**Source extract**
Looking to the Futures

Gasoline Futures Dropped 18 Cents on Wednesday. Or Did They?

August 29, 2025 Dan Sweeney
Wednesday’s sharp drop in gasoline illustrates the effects of the futures roll.

On Wednesday afternoon, the last trade on the continuous gasoline futures chart (/RB) was at $2.1428. An hour later, gasoline futures opened at $1.9648 for Thursday’s trading. An 18-cent drop in gasoline would save millions of travelers a pretty penny over Labor Day Weekend. Don’t splurge on pork rinds and energy drinks just yet though. The active futures contract switched from September delivery (/RBU25) to October delivery (/RBV25), and gasoline futures quotes drop significantly on that contract roll every year.

The change in prices follows the change in seasons. As summer comes to an end, refiners can stop producing the more expensive, more energy dense summer blend and move to producing the winter blend. Summer-blend gasoline is required to have a lower Reid Vapor Pressure (RVP), a measure of (chemical, not price) volatility which describes how easily the fuel evaporates. Winter gasoline can have a higher RVP of up to 15.0 versus the summer blend with a maximum of 9.0. That means winter gasoline evaporates more easily. The pollution effects of higher RVP are offset by colder temperatures, plus the higher rate of evaporation allows cars to start more easily in frigid temperatures. Refiners take advantage of the higher RVP level (and help those of us north of the Sun Belt start our cars) by adding more butane to the mix. Butane is a cheaper, lighter hydrocarbon with an RVP of 52 derived from crude oil and natural gas, and the proportion of butane can be increased from around 2% for summer blend to 10% for winter blend.

With the chemistry lesson out of the way we can look at market dynamics. The Energy Information Administration’s Weekly Petroleum Status Report said crude inventories dropped by 2.4 million barrels last week to 418.3 million barrels, 6% below the five-year average. Total gasoline inventories decreased by 1.2 million barrels to 222.3 million barrels, in line with the five-year average. Refinery utilization and gasoline production were little changed, while the average retail price of gasoline increased slightly from $3.125 to $3.147.

 In the Midwest, the change in gas prices was stark, rising around 25 cents a gallon. That was largely due to an outage in BP’s Whiting, Indiana refinery due to flooding following thunderstorms last week. BP announced that production was back to normal on Wednesday. The Whiting refinery is the largest in the region, with production capacity of around 440,000 barrels per day.

**Objectives**
a: Return the passage of the gasoline futures article between "Gasoline Futures Dropped" and "the futures roll.", inclusive.
b: Answer these questions using the gasoline futures article:
(i) At what price did gasoline futures open for Thursday's trading?
(ii) What is the maximum Reid Vapor Pressure allowed for summer-blend gasoline?
(iii) What is the production capacity of the Whiting refinery?

**Records shown**
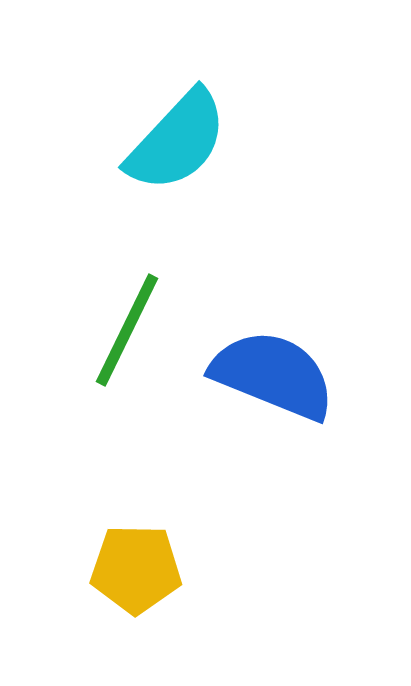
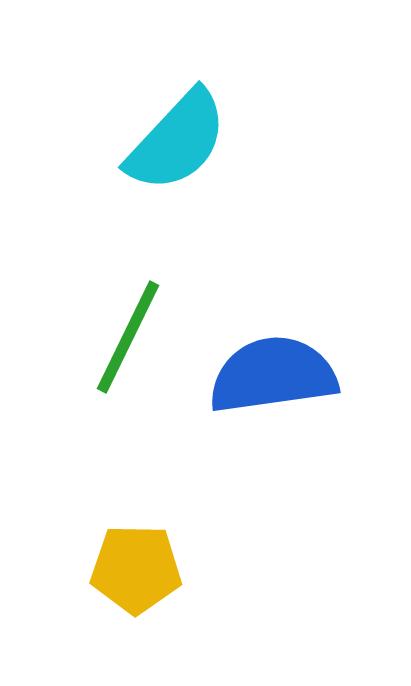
green line: moved 1 px right, 7 px down
blue semicircle: rotated 30 degrees counterclockwise
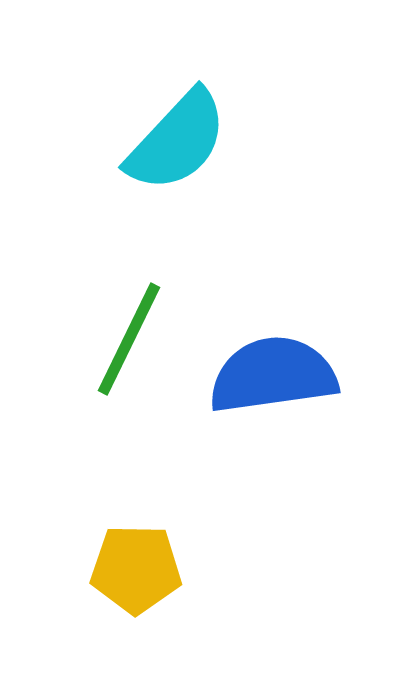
green line: moved 1 px right, 2 px down
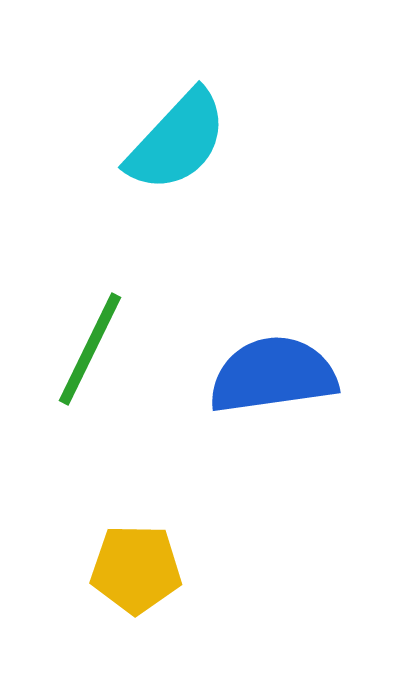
green line: moved 39 px left, 10 px down
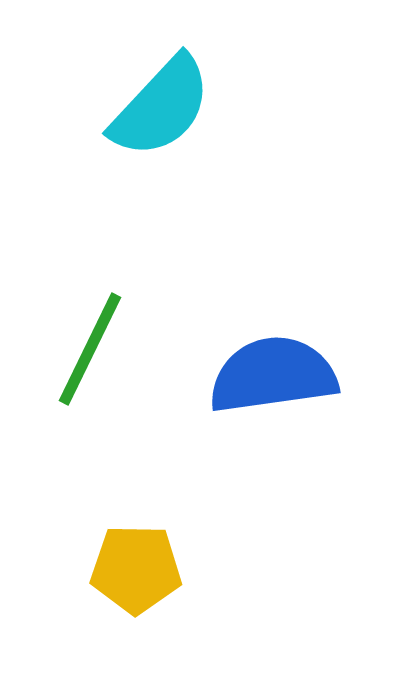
cyan semicircle: moved 16 px left, 34 px up
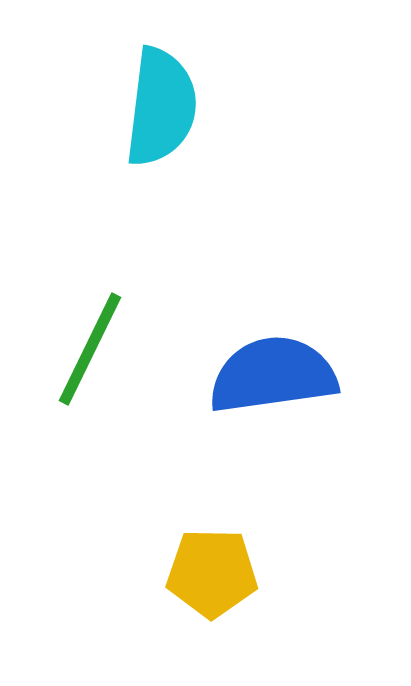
cyan semicircle: rotated 36 degrees counterclockwise
yellow pentagon: moved 76 px right, 4 px down
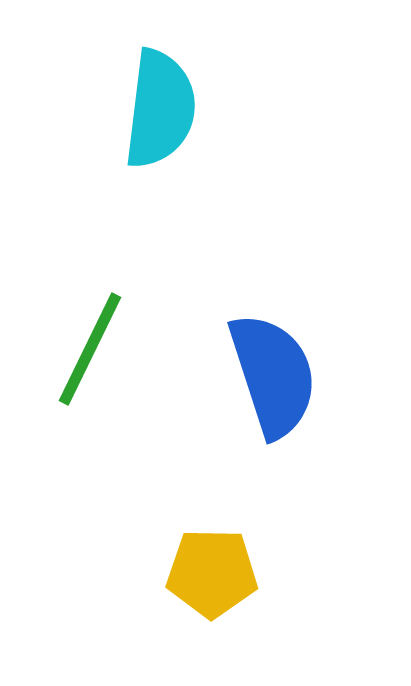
cyan semicircle: moved 1 px left, 2 px down
blue semicircle: rotated 80 degrees clockwise
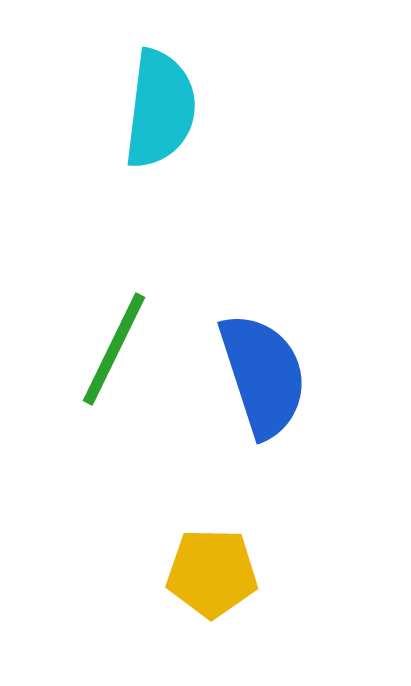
green line: moved 24 px right
blue semicircle: moved 10 px left
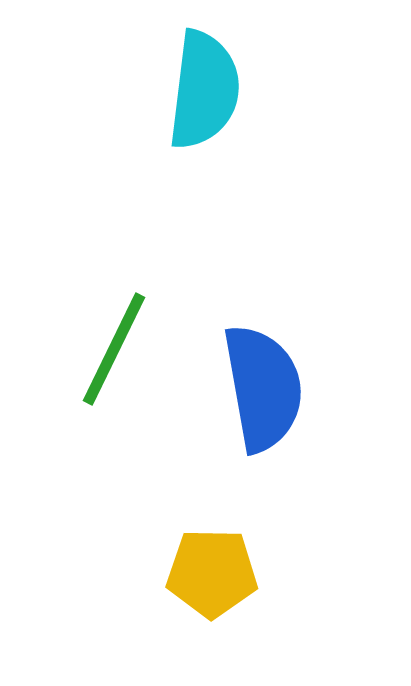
cyan semicircle: moved 44 px right, 19 px up
blue semicircle: moved 13 px down; rotated 8 degrees clockwise
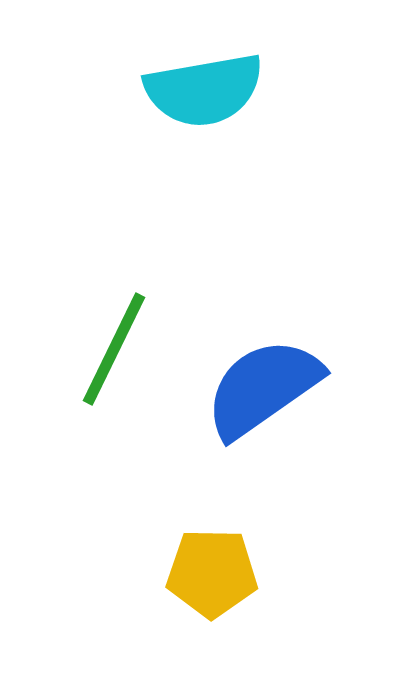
cyan semicircle: rotated 73 degrees clockwise
blue semicircle: rotated 115 degrees counterclockwise
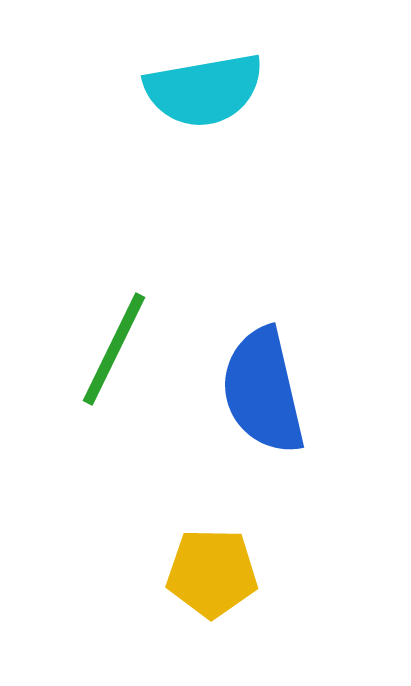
blue semicircle: moved 3 px down; rotated 68 degrees counterclockwise
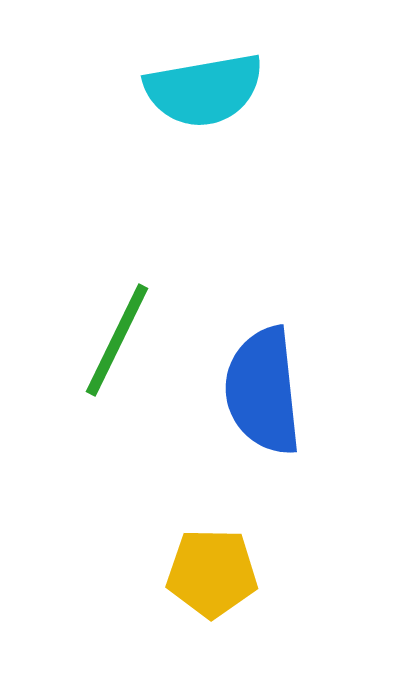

**Solutions for each task**
a:
Gasoline Futures Dropped 18 Cents on Wednesday. Or Did They?

August 29, 2025 Dan Sweeney
Wednesday’s sharp drop in gasoline illustrates the effects of the futures roll.

b:
(i) $1.9648
(ii) 9.0
(iii) Around 440,000 barrels per day